UC Davis Biochemistry Class Strikes Gold
Mar 17, 2026 03:23PM ● By Kathy Keatley Garvey, UC Davis Department of Entomology and Nematology
UC Davis Distinguished Professor Walter Leal leads the discussion. Photo by TJ Ushing
DAVIS, CA (MPG) – It’s not often that a Nobel laureate visits a UC Davis undergraduate classroom, but this year, a biochemistry class in Kleiber Hall struck “gold” – twice.
Not one, but two Nobel laureates chronicled their scientific careers and answered questions during their virtual visits to UC Davis Distinguished Professor Walter Leal’s winter quarter class, “Structure and Function of Biomolecules.”
Nobel laureates Charles Rice of Rockefeller University, a UC Davis alumnus and Randy Schekman of UC Berkeley separately visited Leal's classroom within a three-week period. Each received the Nobel Prize in the category Physiology or Medicine: Rice in 2020, and Schekman in 2013. In addition to global recognition, the prize includes a gold medal and cash.
The “golden” opportunities stunned the 220 students, who are primarily in pre-health majors. They described the “once-in-a-lifetime” experiences as both “inspirational and motivational.”
“The Nobel laureate visits provided students with opportunities they never imagined when enrolling in an undergraduate class,” said Leal, who invited his fellow members of the National Academy of Sciences to speak.
“Every winter quarter since I transferred from the entomology department to the Department of Molecular and Cellular Biology, I carry on a tradition inspired by the late entomology professors Charles Judson and Bruce Hammock when I was co-teaching with them. I would invite leading scientists in their field to our classrooms for short interviews with our students. We did that before the Zoom era. Now we can have virtual visits.”
Leal, recipient of the 2020 Distinguished Teaching Award from the UC Davis Academic Senate, said of his students: “I seek to unlock their imagination and potential.”

Biochemistry student Sreeya Pasumarthy asks a question during the UC Davis virtual visit of Randy Schekman Photo by TJ Ushing
Students filled out an anonymous evaluation form following the virtual visits.
“I am extremely grateful for the opportunity to hear from two Nobel Laureates,” wrote one student. “It was truly an honor. I have told many of my family members and friends.”
Rice, a virologist who shared the Nobel with colleagues Harvey Alter and Michael Houghton for their contributions to the discovery and characterization of the hepatitis C virus, was born in Sacramento in 1952. After receiving his UC Davis degree, he took a “gap year,” traveling internationally before enrolling in the California Institute of Technology.
In his presentation, Rice encouraged UC Davis students to seek research opportunities on campus as part of their undergraduate experience and to “find what you love and do whatever you can to make your dreams into a reality.”

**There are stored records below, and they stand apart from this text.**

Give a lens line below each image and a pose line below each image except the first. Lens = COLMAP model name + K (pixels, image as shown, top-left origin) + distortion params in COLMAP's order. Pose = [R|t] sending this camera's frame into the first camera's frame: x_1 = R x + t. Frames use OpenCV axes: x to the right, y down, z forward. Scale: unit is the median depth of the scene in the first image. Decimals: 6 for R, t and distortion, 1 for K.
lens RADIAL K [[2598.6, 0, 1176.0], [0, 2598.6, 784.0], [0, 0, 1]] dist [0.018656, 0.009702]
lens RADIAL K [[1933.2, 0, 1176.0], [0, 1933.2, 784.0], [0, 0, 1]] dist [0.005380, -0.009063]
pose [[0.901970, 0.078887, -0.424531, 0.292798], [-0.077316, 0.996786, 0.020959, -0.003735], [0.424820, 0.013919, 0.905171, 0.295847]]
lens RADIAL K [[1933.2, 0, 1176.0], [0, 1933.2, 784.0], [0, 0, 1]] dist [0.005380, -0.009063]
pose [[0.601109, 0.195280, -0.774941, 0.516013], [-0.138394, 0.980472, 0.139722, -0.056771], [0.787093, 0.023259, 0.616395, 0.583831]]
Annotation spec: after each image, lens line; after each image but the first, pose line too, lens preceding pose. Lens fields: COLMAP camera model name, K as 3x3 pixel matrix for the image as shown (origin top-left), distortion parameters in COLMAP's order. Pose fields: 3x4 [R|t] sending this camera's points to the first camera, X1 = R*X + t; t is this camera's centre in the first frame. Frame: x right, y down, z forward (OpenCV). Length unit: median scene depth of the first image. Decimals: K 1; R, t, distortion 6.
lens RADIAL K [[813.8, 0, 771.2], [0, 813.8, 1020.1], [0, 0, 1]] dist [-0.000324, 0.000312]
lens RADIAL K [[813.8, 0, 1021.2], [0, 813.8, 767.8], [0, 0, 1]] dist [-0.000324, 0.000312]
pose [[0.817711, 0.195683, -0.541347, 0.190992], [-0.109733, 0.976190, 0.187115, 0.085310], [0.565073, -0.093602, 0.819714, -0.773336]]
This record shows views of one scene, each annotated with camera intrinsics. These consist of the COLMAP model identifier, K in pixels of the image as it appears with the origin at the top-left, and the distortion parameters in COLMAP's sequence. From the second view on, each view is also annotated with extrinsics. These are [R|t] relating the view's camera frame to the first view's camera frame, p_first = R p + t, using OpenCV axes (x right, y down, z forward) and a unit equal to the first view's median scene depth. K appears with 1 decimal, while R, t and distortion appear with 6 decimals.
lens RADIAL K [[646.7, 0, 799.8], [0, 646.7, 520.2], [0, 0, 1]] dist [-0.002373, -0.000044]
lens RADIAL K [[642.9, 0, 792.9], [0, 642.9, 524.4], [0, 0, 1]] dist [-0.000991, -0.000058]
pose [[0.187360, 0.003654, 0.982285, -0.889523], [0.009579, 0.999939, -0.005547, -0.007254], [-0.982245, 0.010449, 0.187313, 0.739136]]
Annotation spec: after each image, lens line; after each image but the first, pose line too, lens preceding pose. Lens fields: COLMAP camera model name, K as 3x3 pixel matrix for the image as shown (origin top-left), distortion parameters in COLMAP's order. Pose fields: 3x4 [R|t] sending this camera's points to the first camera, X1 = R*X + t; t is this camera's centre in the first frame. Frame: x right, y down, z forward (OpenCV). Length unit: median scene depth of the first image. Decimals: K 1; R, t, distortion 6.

“I enjoyed Dr. Charles Rice’s visit,” a student wrote. “He was very funny and humble and knowing that someone had little direction but became a Nobel laureate makes me more confident in my abilities to make a change.”
Many of the students later attended the Chancellor’s Colloquium, at which Chancellor Gary May addressed the topic that “scientific progress is best achieved through publicly funded research initiatives.”
Cell biologist Randy Schekman, born in 1948 in St. Paul, MN, but who moved to southern California in the late 1950s, received his doctorate in biochemistry from Stanford University. He shared the Nobel Prize with James Rothman and Thomas Rothman Sudhof for their groundbreaking research on cell membrane vesicle trafficking. They discovered the genetic and molecular machinery that regulates vesicle transport – the “shipping system” of cells.

Nobel laureate Randy Schekman addresses the UC Davis biochemistry class in a virtual visit. Photo by TJ Ushing
In his virtual visit, Schekman commented on how science and politics are intertwined, and why government research funding is crucial.
“Dr. Randy Schekman’s visit definitely spoke to me deeply as a student interested in science and politics,” wrote one student. "The two fields are so deeply intertwined at this point in history that you cannot care about one and not the other.”
“Overall,” Leal said, “hearing about the Nobel laureates’ struggles, failures, and persistence reassured students about their own challenges. These were highly valuable educational experiences, deeply inspirational and motivating, and events they will remember forever.”